CS 173: Skills list for final (aka thirteenth) examlet
- State Diagrams
- Read basic notation for state diagrams, e.g.
state diagrams are directed graphs,
states are the vertices, actions are labelled on the edges,
how are start and end states marked, loops and multi-edges are
possible.
- Know what is/isn't allowed in a deterministic state diagram.
- Trace walks in a state diagram: walks must
follow the edge directions, therefore cycles and paths also must
follow the edge directions, the full description of a walk contains
the state sequence and the action sequence.
- Know the basic description of the transition function δ,
i.e. each input is a pair of a state plus an action, each output
is a set of possible next states.

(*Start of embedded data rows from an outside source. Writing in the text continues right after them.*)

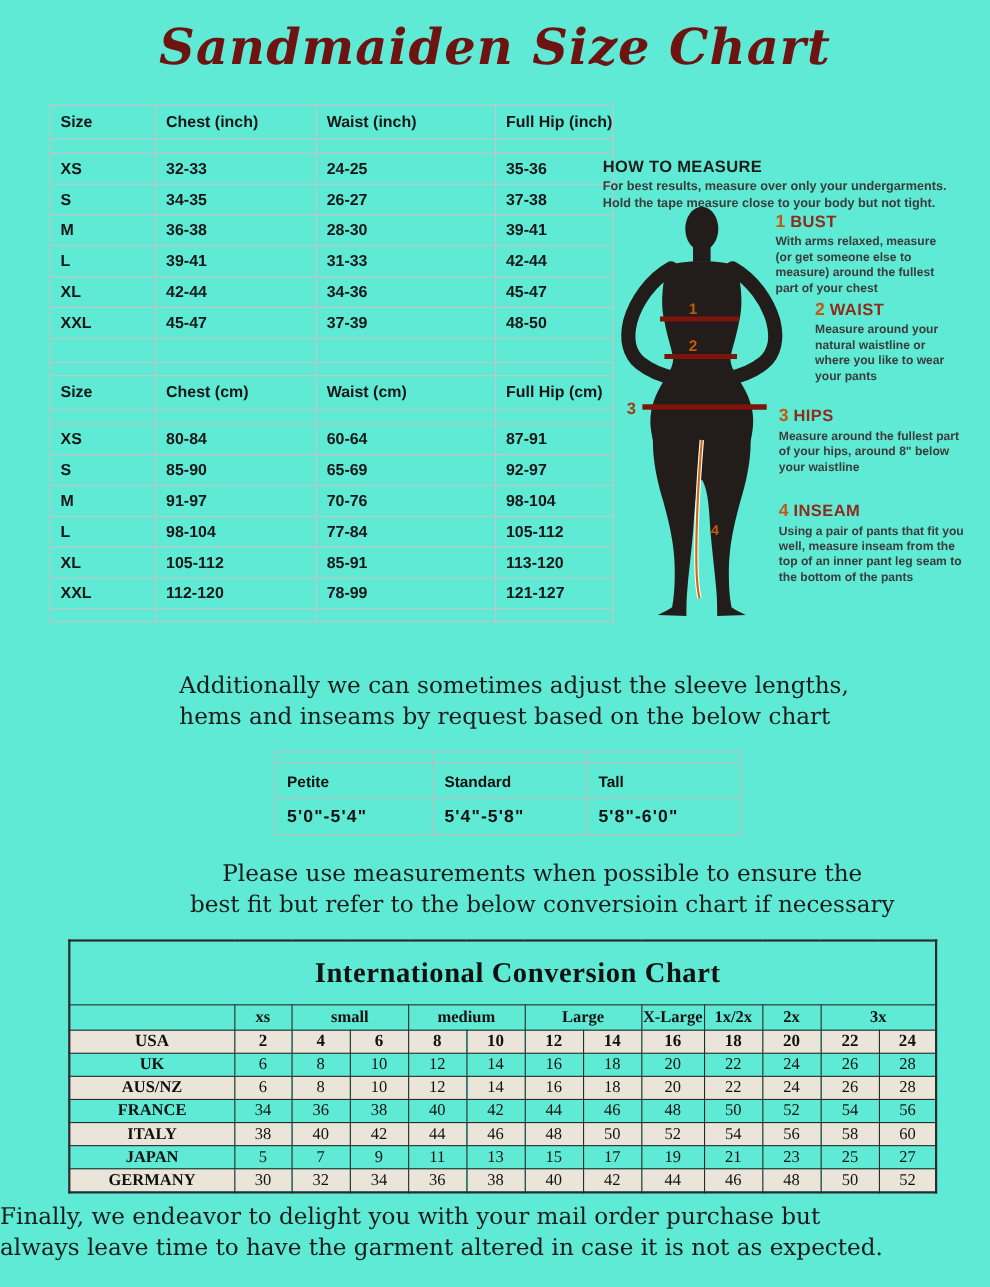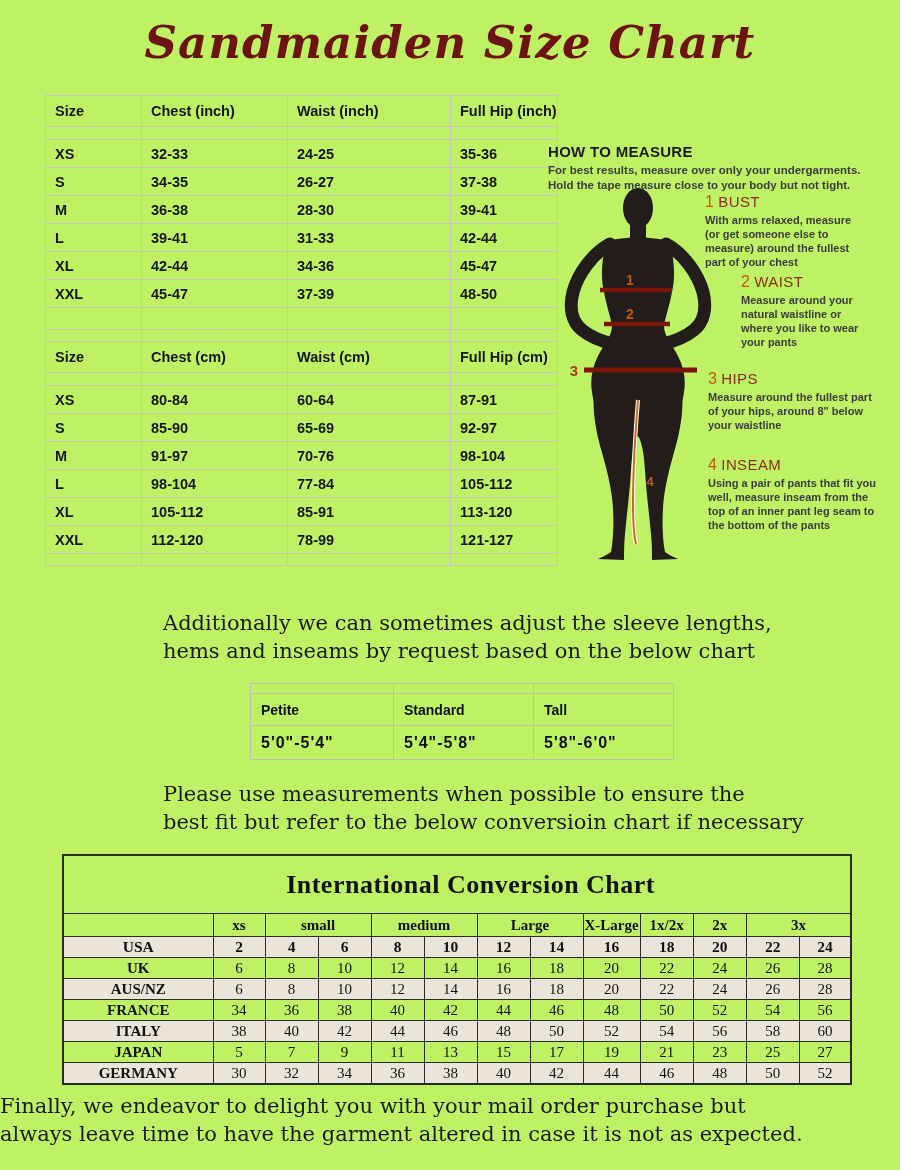--- a/index.html
+++ b/index.html
@@ -3,7 +3,7 @@
 <meta charset="utf-8">
 <style>
   html,body{margin:0;padding:0;background:#fff;}
-  #page{position:relative;width:900px;height:1170px;background:#bef264;overflow:hidden;
+  #page{position:relative;width:900px;height:1170px;background:#5eead4;overflow:hidden;
         font-family:"Liberation Sans",sans-serif;}
 
   

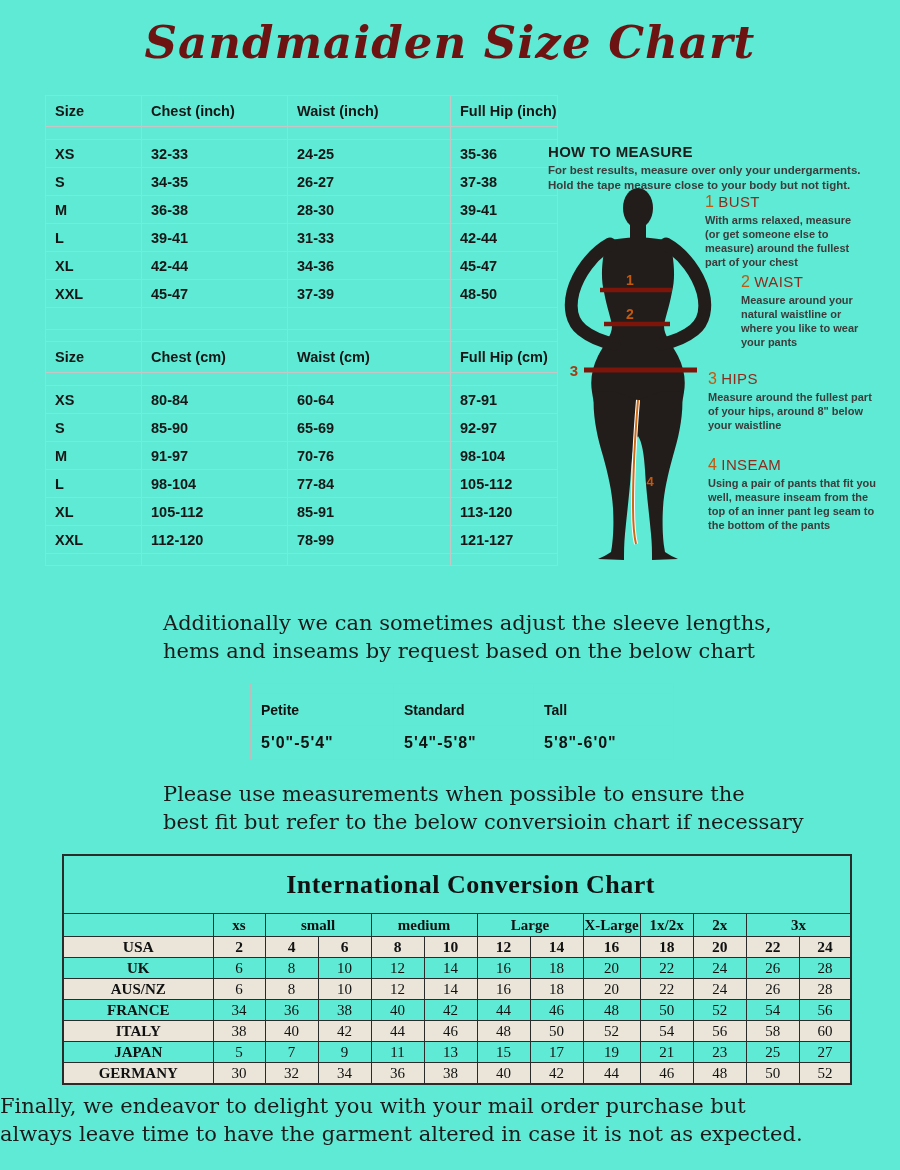--- a/index.html
+++ b/index.html
@@ -28,7 +28,7 @@
     font-weight:bold;color:#3c3c3c;line-height:1.3;}
   .figure-wrap{position:absolute;left:552px;top:186px;width:172px;height:392px;}
   .step{position:absolute;}
-  .step-title{font-size:15px;font-weight:normal;color:#8f2b1c;letter-spacing:.4px;}
+  .step-title{font-size:15px;font-weight:bold;color:#8f2b1c;letter-spacing:.4px;}
   .step-num{color:#c2590f;font-size:16px;margin-right:4px;}
   .step-text{font-size:11px;font-weight:bold;color:#3c3c3c;line-height:1.28;margin-top:2px;}
   #step-bust{left:705px;top:193px;width:152px;}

Remember that this means
that the co-domain is the powerset of the set of states.
- Have a general familiarity with some common examples of
state diagrams: states of a game or puzzle, memory states of a computer
program, phone lattice for a set of words.
- Construct state diagrams that meet a (simple) specification,
e.g. a phone lattice that represents a set of words.
- Counting states
- Calculate (or estimate for large cases) the number
of states for an example system (e.g. a game).
- Know that some examples involve an infinite number of states.
- Know that algorithms can be made more efficient by not creating
multiple states with identical properties. Or, said another way,
organizing your work so that you don't repeatedly re-solve a sub-problem.
- Representing functions
- Know that a function can be represented mathematically, or
stored in a computer, as a list of input/output pairs.
- Know that a more efficient way to store a function is to
associate each input value with a location in a 1D array.
- Know that the transition function might be stored as a
2D array (each array cell represents a pair of a state and an action).
Or it could be stored more compactly as a 1D array of states, where
each cell contains a list of actions and the corresponding output
states.
- Cardinality
- Define what it means for two sets to have the same cardinality:
i.e. there is a bijection mapping one onto the other.
- Show that two sets have the same cardinality by constructing a
specific bijection between them.
- Define when |A| <= |B|,
i.e. there is a one-to-one function from A to B.
- Know the definitions:
- A countably infinite set is a set with the same cardinality as the
integers (or the natural numbers).
- A countable set is either countably infinite or finite.
- Uncountable sets: infinite sets too large to be countable.
- Know these examples of countable sets, identify examples similar to these as countable.
- pairs of integers or natural numbers
- rational numbers
- the set of finite-length strings (with some specified finite character set)
- the set of all finite formulas
or computer programs (each item finite, but with no restriction on length).
- subsets of countable sets
- a finite product of countable sets
(E.g. if A is countable then so is the set of 5-tuples of elements of A.)
- a countable union of countable sets
- Know these examples of uncountable sets, identify examples similar to these as uncountable
- the reals, an interval of the reals (e.g. [0,1])
- the power set of the integers (or any other countably-infinite set)
- products containing an uncountable set (e.g. pairs of reals, complex numbers)
- a set that contains an uncountable subset (e.g. the reals with other stuff added)
- the set of infinite-length strings
- the set of all functions from an infinite set (e.g. the integers)
to a set with at least two elements
- Other uncountability facts
- Know that, for any set A, the power set of A has larger cardinality
than A.
- Know that there are functions that don't have finite
formulas, and functions that can't be computed by any program.
- Know that it's impossible to build a program that determines whether
an input program halts or runs forever (aka the Halting Problem).
- You won't need to reproduce the constructions
(e.g. diagonalization) that were used to prove these results.